Does this require nodes to batch packets in memory before forwarding? (As
written, that seems to be the case, which seems odd.)

        The source node can switch the value of the L bit between 0
        and 1 after a fixed number of packets or according to a fixed timer,
        and this depends on the implementation.

Using a timer for this seems like a very error or noisy implementation
approach. Beyond having tightly synchronized clocks, which is already a
challenging requirement, is the idea that using a counter is somehow more
complex than a timer? (If there's no benefit to using a timer, and it only
introduces operational challenges, I'd recommend just removing the suggestion
altogether, but I may be missing something.)

        In a few words this
        implies that the length of the batches MUST be chosen large enough so
        that the method is not affected by those factors.

There does not seem to be enough guidance here to enforce this MUST, especially
given the different factors that affect batch size.
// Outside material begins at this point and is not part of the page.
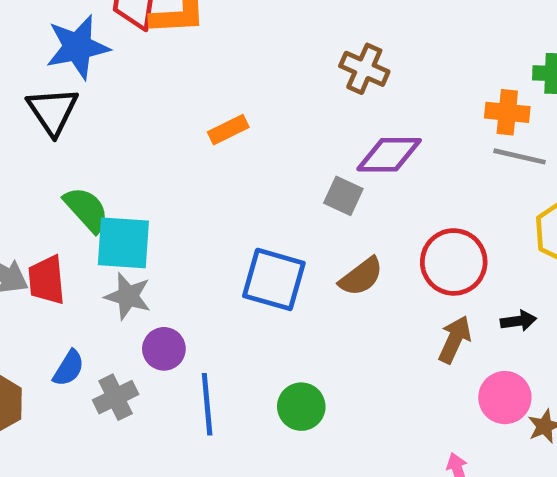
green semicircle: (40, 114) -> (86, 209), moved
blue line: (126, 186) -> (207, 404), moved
What happens if this MUST
is violated? (Perhaps downgrading to a SHOULD would be better.)

Section 5.2.

How do nodes know if they should measure delay using the single- or
double-marking methodology? Is that determines by some per-domain policy?

        The most efficient and robust mode
        is to select a single double-marked packet for each batch, in
        this way there is no time gap to consider between the double-
        marked packets to avoid their reorder.
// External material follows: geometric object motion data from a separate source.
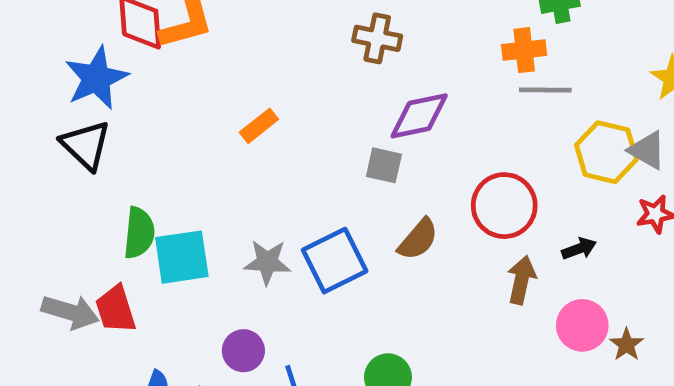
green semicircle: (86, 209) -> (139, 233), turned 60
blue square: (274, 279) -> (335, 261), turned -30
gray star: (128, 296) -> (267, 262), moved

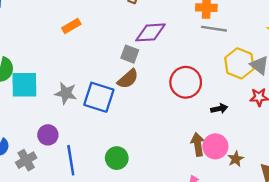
brown semicircle: (418, 239) -> (128, 79), moved
blue square: (335, 261) -> (99, 97), turned 36
brown arrow: (521, 280) -> (198, 144), moved, turned -30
I'm having a hard time understanding this guidance. How exactly does one select
a single packet? Is it done at random, or is there another way? (The figures
seem to suggest that the packet is picked from the "middle" of a batch.)

Section 5.3.

   The FlowMon identifier field is to uniquely identify a monitored flow
   within the measurement domain.  The field is set at the source node.
   The FlowMonID can be uniformly assigned by the central controller or
   algorithmically generated by the source node.  The latter approach
   cannot guarantee the uniqueness of FlowMonID but it may be preferred
   for local or private network, where the conflict probability is small
   due to the large FlowMonID space.

What happens when all values in the FlowMonID space are consumed? Are old flows
discarded or overwritten? I would imagine there's some way IDs are recycled
given the finite 2^20 space, but that's not discussed.

Section 5.3.1.

This seems like text that should be moved to the security considerations. In
doing so, it can also be trimmed. (I would claim that the 32-bit FlowMonID
example is irrelevant given that these labels are 20 bits long, for example.)

Section 6.

        Moreover, Alternate Marking should usually be applied in
        a controlled domain and this also helps to limit the problem.
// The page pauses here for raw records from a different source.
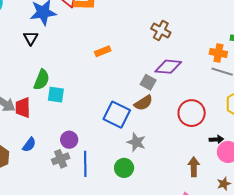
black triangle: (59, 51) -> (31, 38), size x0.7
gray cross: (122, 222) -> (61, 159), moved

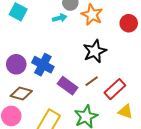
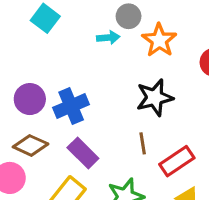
blue cross: (43, 65) -> (71, 106), turned 30
brown line: (92, 81) -> (143, 143), turned -72
purple rectangle: (68, 86) -> (83, 153), moved

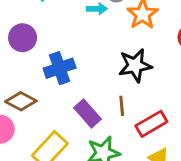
purple circle: (30, 99) -> (23, 38), moved
purple rectangle: (83, 153) -> (88, 113), moved

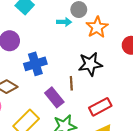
brown line: (122, 106) -> (71, 83), moved

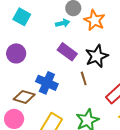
blue cross: (35, 64) -> (47, 83), moved, turned -35
purple rectangle: (54, 97) -> (67, 52), moved

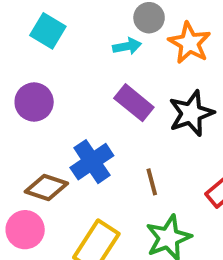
brown line: (84, 78) -> (152, 182), moved
blue cross: (47, 83) -> (92, 162), turned 30

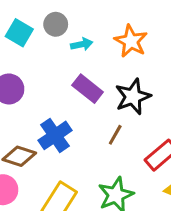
gray circle: (149, 18) -> (56, 24), moved
brown line: (152, 182) -> (115, 135), moved, turned 45

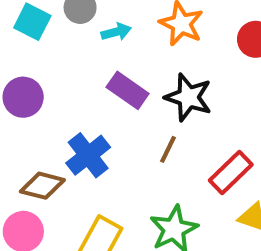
black star: (133, 97) -> (188, 97), turned -30

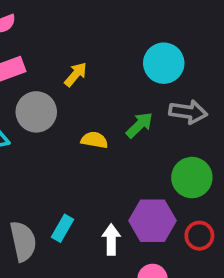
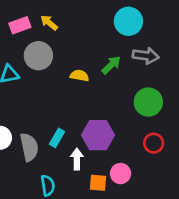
yellow arrow: (76, 74) -> (49, 23), moved, turned -90
purple hexagon: (152, 221) -> (98, 135), moved
white arrow: (111, 239) -> (77, 159), moved

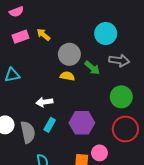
gray circle: (38, 56) -> (69, 54), moved
green arrow: (111, 65) -> (92, 68), turned 84
red circle: (154, 143) -> (125, 129), size x1.6
white arrow: (77, 159) -> (44, 102), moved, turned -98

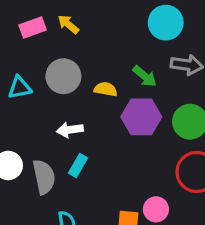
gray circle: (69, 54) -> (63, 76), moved
purple hexagon: (82, 123) -> (141, 117), moved

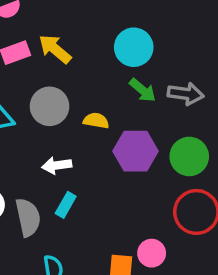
cyan circle: (166, 23) -> (134, 47), moved
yellow arrow: (68, 24) -> (55, 49), size x1.4
green arrow: (145, 76) -> (143, 90), moved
Does this mean to suggest that Alternate Marking can be used in networks where
attackers exist? If so, comments above regarding the integrity of these fields
should be addressed, I think.

   The privacy concerns of network measurement are limited because the
   method only relies on information contained in the Option Header
   without any release of user data.  Although information in the Option
   Header is metadata that can be used to compromise the privacy of
   users, the limited marking technique seems unlikely to substantially
   increase the existing privacy risks from header or encapsulation
   metadata.

The QUIC working group spent a _long_ time trying to understand the privacy
implications of a single latency bit. I'd encourage the authors here to review
the history of that discussion, and then revisit this paragraph. While privacy
implications may not seem obvious, I think it's a mistake to say that it is
unlikely to introduce any new sort of attack vector.

   The Alternate Marking application described in this document relies
   on an time synchronization protocol.  Thus, by attacking the time
   protocol, an attacker can potentially compromise the integrity of the
   measurement.

This seems somewhat buried, and probably worth promoting to the introduction.

Editorial comments:

- Some language is a bit informal, e.g., "Anyway, ...". I recommend removing
such phrasings throughout.

- "Alternate Marking" and "alternate marking" are inconsistently capitalized.
Is that intentional?

- OAM is undefined in Section 4 -- perhaps we can spell it out? (I assume it's
Operations, Administration, and Maintenance.)